Siedzę w kuchni i sączę swoją ulubioną malinową herbatę. Zegar znajdujący się na blacie kuchennym wskazywał godzinę 9:10. Leniwie przeciągnęłam się na krześle. Wczesna godzina jak dla mnie. Szczególnie że jest sobota. Od pamiętnej nocy filmowej, która stała się dla nas symbolem powrotu do normalności, minął tydzień. W tym czasie moje stosunki z przyjaciółmi znacznie się poprawiły. W szkole ciężko pracowałam, aby nadrobić zaległości i powoli zaczęłam wychodzić na prostą. Wiem... to tylko tydzień. Mocno spięłam pośladki i dawałam z siebie wszystko. Nauczyciele byli pod wrażeniem mojego nagłego zaangażowania na zajęciach. Mama cieszyła się, że moja wychowawczyni wreszcie przestała do niej wydzwaniać. W dalszym ciągu jednak omijałam szerokim łukiem Allison. Nie mogę nawet na nią patrzeć. Stiles również zaczął traktować dziewczynę z ogromnym dystansem. Jedynie Scott usiłuje przekonać mnie, żebym wybaczyła dziewczynie. Mimo jego wszelakich starań postanowiłam być nieugięta.

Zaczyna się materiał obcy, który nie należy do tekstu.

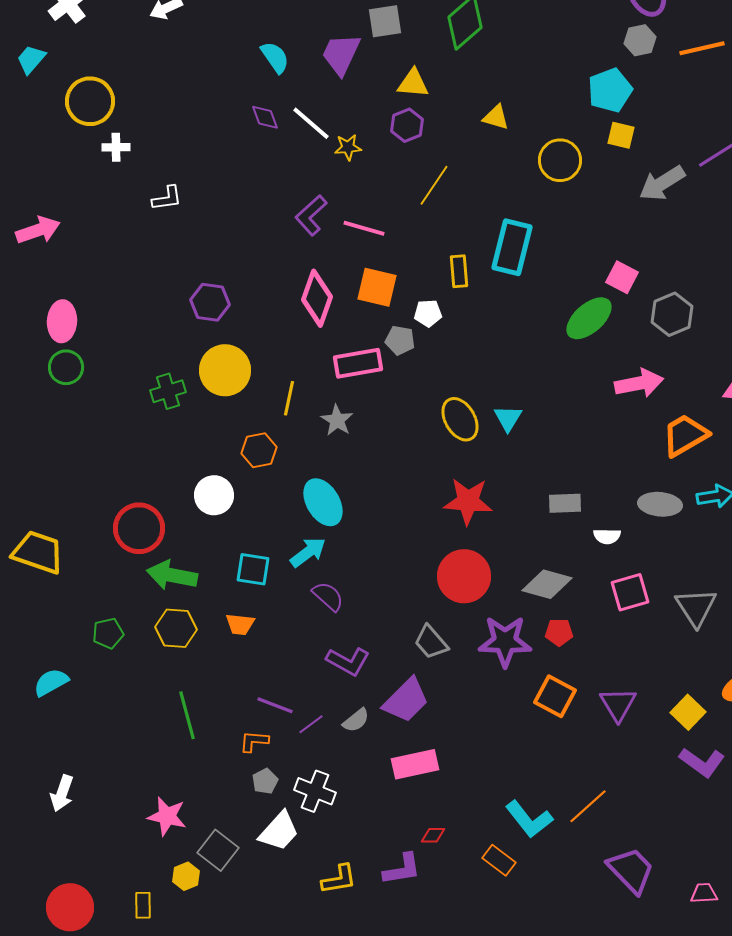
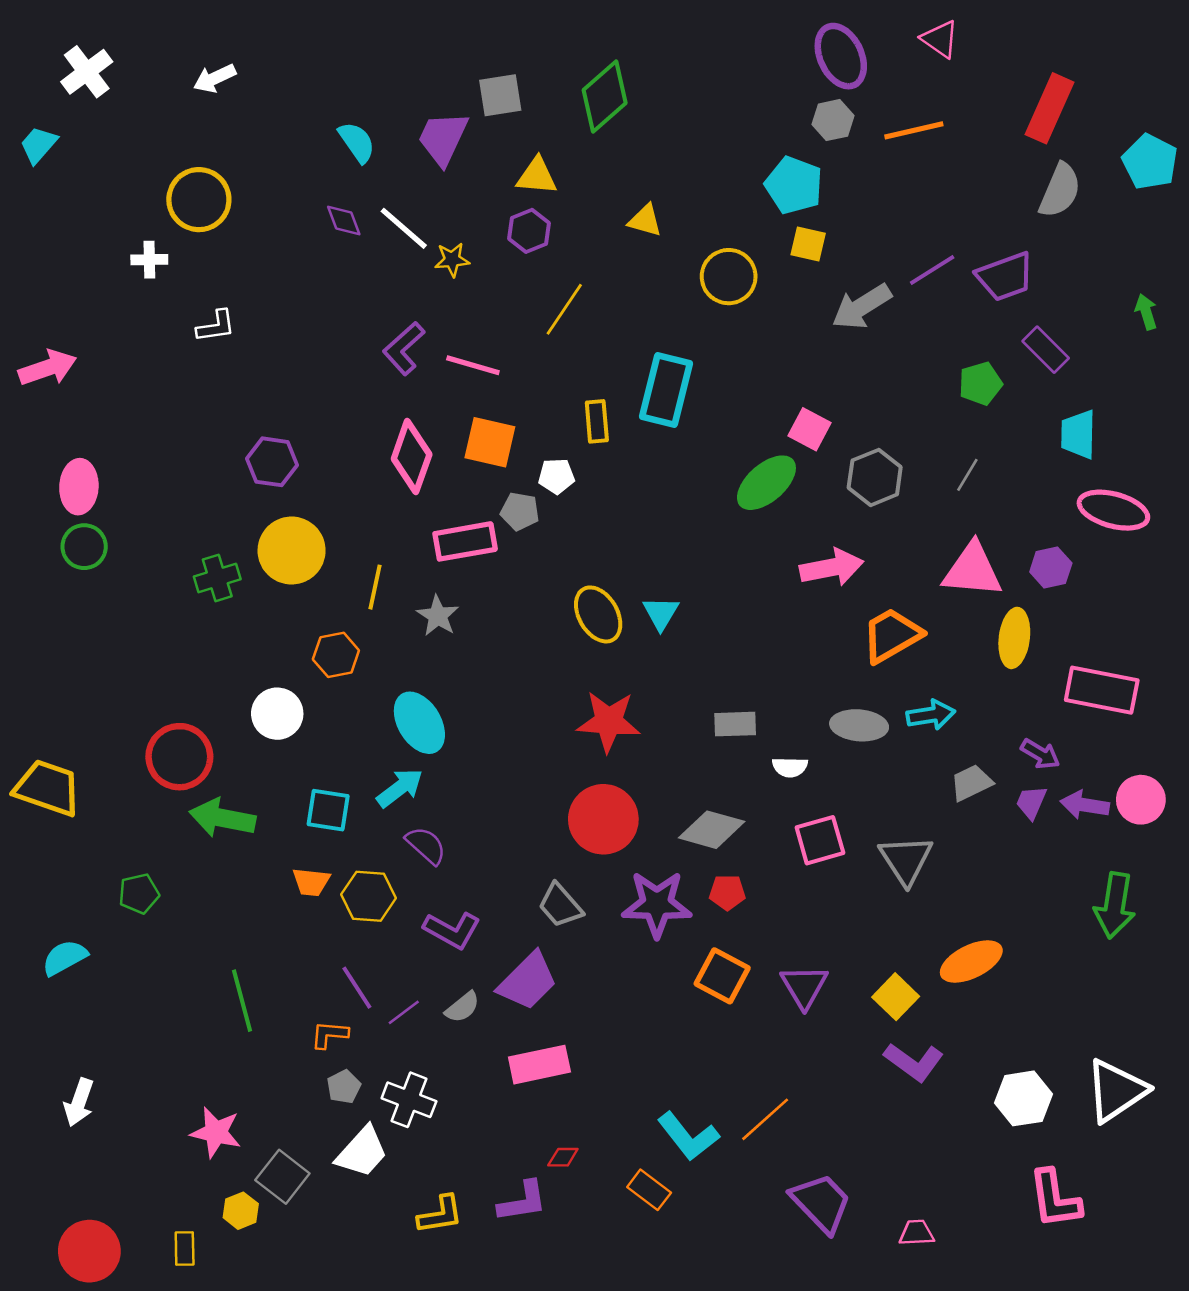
cyan pentagon: (610, 90) -> (794, 185), turned -30
yellow circle: (90, 101) -> (199, 200), moved
yellow hexagon: (176, 628) -> (369, 896), moved
purple line: (275, 705) -> (357, 988), turned 36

Upiłam łyk gorącego napoju i spojrzałam na osobę, która siedziała naprzeciwko mnie. Stiles pałaszował kanapki, które mu przyrządziłam. Z rozbawieniem obserwowałam, jak chłopak zachwyca się jedzeniem. Niespodziewanie niesforny plasterek pomidora zsunął się z kanapki i wylądował na kolanach chłopaka. Stiles przeklął pod nosem. Pomidor wkrótce znalazł się ustach chłopaka, ponieważ dla Stilesa, jak zawsze "nic nie może się zmarnować". Do kuchni weszła moja mama. Kobieta była zaskoczona tym, że Stiles jest w naszym domu o tak wczesnej godzinie. Ukradkiem posłała mi pytające spojrzenie. Stiles nie widząc niczego podejrzanego, przywitał się z moją mamą, a kolejny plasterek, tym razem ogórka wypadł z jego kanapki i wylądował na stole. Przewróciłam oczami i z trudem powstrzymałam się od śmiechu.
- Mamo pamiętasz, jak mówiłam ci, że planujemy z przyjaciółmi wybrać się na biwak?
- Tak, ale to miało być chyba za tydzień dopiero. - Kobieta zmarszczyła czoło.
- Nie mamo. Dzisiaj.
- To dlaczego ubzdurało mi się, że za tydzień?
- Może dlatego, że jesteś ostatnio bardzo zabiegana. - Stwierdziłam.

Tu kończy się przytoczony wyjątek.